Miyuki paid for the lettuce, taking tomatoes, carrots, seaweed, shrimp, and her aunt's favourite Swiss cheese from Mrs. Takahashi too. The dame bid her good-day, before turning to face a man clothed in darkness. Black coat, black pants, black suit, black hat; it was one of those secret operatives, planning out clandestine destruction. In their murder of crows, they schemed across the world, with the sole purpose of enchaining human freedom. They influenced opinions, plastered images, started conspiracies, spread the most inane drivel, for this.

It was them who made the L virus. It was them that her parents wrote against. The ones who talked in hushed whispers, softly, as if in fear that their words and people hearts would grow wings and fly away.

And Miyuki could see them wherever she went. So then it was true. It had to be true, right?

She walked about in the city stink, knowing full well that the governments had polluted this and the water in order to manipulate the populace. She herself had felt its effects some time after finding out that truth - it was insidious. They really should just give up - the truth was inevitable, after all.

Miyuki peeked into a popular store, her cousin safe inside. He fingered a superhero periodical. She laughed mirthlessly inside her head. What a fool.

He should have known that it was a lie. Powerful people - those who had enough money, were they in the right position, had a silver tongue - never got punished. Didn't he hear all about the abuse that flies around, victims too intimidated to say a word? Didn't he know about the anonymous gangs and the venoms they spread? Auntie's little precocious prodigy: nothing but a child! There was no one coming to save him, not here!

Miyuki strolled into her aunt's apartment, past contrived quiet stairways and equally shallow neighbours. The artificial lights switched on in the lurid sunset.

Silently, obediently, she shoved the food into the refrigerator, eavesdropping on Aunt Yukiko and that doctor neighbour of theirs. Again, she silently sighed.
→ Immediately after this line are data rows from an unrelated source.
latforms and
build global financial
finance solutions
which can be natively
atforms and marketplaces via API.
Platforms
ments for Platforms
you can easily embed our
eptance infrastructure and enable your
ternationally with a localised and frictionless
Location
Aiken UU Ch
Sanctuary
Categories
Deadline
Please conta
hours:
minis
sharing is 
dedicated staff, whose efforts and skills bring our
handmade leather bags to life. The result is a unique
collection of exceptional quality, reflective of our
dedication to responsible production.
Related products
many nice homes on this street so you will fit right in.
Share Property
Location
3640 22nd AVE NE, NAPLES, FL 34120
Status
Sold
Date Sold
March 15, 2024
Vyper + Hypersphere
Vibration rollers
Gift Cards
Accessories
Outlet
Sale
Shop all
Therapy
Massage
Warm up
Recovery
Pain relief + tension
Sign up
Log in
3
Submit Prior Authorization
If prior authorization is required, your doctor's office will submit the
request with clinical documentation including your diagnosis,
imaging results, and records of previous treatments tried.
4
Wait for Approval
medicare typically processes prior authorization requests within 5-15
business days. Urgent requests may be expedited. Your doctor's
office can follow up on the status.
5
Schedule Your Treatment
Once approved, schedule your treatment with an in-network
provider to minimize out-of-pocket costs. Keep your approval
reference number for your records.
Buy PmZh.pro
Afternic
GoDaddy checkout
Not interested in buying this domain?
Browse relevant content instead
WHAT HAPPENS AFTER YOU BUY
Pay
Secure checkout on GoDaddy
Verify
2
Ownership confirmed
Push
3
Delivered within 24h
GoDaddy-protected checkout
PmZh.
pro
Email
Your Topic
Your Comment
When would they ever try to see the light even as darkness engulfed them in increasingly dangerous shades?

"…Miyuki's a… bright girl, I think, but she… kind of has her heart in darkness, you know? After her parents' deaths, she just started sprouting that stuff about a government conspiracy theory and the like; she said that her parents knew about it too… that it was the truth and I knew it too."

"Any talk of hearing voices?"

"None. I think it's just that she can't let go of them - her parents. Madness doesn't run in the family, but her parents were novelists, and they really had a soft spot for dystopias and satires… I suppose Miyuki took it to heart. Can you please… help her?"

"Didn't her parents…?"

"My sister… well, she had some ideas… she and her husband were a bit… you know… Miyuki of course, is really a bright girl, it's just that… she's a bit… imaginative at times… and I don't know how I can ever help her."


The author's comments:
This piece was based upon the idea that ordinary events, interpreted in slightly less than ordinary ways, can become the basis of the most fantastical of conspiracy theories. It also drew from the question of whether or not those theories are correct, and the query of one's sanity in such a situation. At that frame in time, I was also trying to create a response to adventure/action novels on evil conspiracies. I hope that, while reading this, the reader will question the world as it is, and also Miyuki's statements.